Kevin Merritt of Socrata, the open data platform used by Data.gov, the United Nations, and the city of Chicago noted that, with the the proposal for a ‘Datasets‘ addition to schema.org, search engines such as Google and Bing will soon likely serve as capable catalogs of government data.   Given this scenario, there was a discussion about whether the next stage of government data sites should be more focused on helping specific communities search for and filter needed government data, such as the US Department of Health and Human Services’ HealthData.Gov website.

Many presenters at the conference noted the poor quality of the data being made available on government sites, citing the lack of machine readable formats.  Even where datasets are available in machine readable formats, observers noted that very little context and metadata about datasets are available, and errors and inconsistencies are common.  John Wonderlich, Policy Director of the Sunlight Foundation suggested that at best, government data quality can be considered “a mixed bag”

With these deficiencies in data quality and standards, it is not surprising that there was very little public discussion about linked data at the second IOGDC.  Digging further, the following reasons were given to explain why linked open data was not major topic of this conference:

  • Linked open data is a relatively new concept, and a lot of government tooling (at least in the US) is not compatible,
  • Agencies, and the contractors who work with governments would rather not make the expenditures necessarily to publish and consume linked data,
  • Many developers (even in the UK) don’t like linked data because it requires re-training, and
  • The US government is facing the considerable challenge of establishing ontologies and determining persistent URIs.

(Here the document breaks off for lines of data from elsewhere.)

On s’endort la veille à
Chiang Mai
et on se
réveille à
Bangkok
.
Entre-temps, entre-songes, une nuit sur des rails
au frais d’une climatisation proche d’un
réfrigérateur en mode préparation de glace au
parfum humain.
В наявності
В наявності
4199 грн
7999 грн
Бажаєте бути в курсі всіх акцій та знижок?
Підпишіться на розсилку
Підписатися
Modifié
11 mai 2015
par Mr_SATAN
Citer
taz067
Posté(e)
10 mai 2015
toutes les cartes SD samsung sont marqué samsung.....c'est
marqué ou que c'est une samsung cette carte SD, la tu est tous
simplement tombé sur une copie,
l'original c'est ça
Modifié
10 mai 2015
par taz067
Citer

Many conference presenters and attendees held the opinion that the tools and standards for creating and using linked open data could use some modification to simplify their use by the open government data community.   Erik Mannens of the Belgium’s IBBT-MMLab had a unique and straightforward suggestion for the development of a tool that could help governments publish open linked data using familiar file formats (such as CSV), and that would help developers use this data:

“[For] the people who are accustomed to CSV–let them upload their CSV, but give them a tool within their CSV where they know the column names–so in a very simple way let them just drag and drop column names to known linked open data principles, even if they don’t know about [them], and then automatically publish the CSV files with higher semantics.

And on the other side, you have a framework that takes this linked open data and just give the developers an API where they can apply a REST to Read, Write, Put, and Link, that’s also enough for them, so they don’t have to know the nitty gritty details about linked open data as well.”

That said, the open government data community is growing and is quickly coming to realize the need for linked open data.  In the words of IOGDC Organizer and Data.Gov Evangelist Jeanne Holm, open data is very much “just past infancy- so think of us as toddlers perhaps- and maybe we aren’t going to fully able to embrace all of the capabilities of linked data for a while yet, but you can see the beginnings of that.”

Overall, wherever linked open data was mentioned, most people agreed that it will become more of a standard as the open data community grows and evolves.   During the closing panel discussion Challenges for the Future, Rensselaer Polytechnic Institute’s Jim Hendler pointed out that as the number of government datasets available on the internet continues to grow exponentially, so will the need to integrate many, many small data sets, and “the limits of traditional database approaches will soon be met.”

Kristen Milhollin is a writer, mother, champion of good causes, and semantic web enthusiast.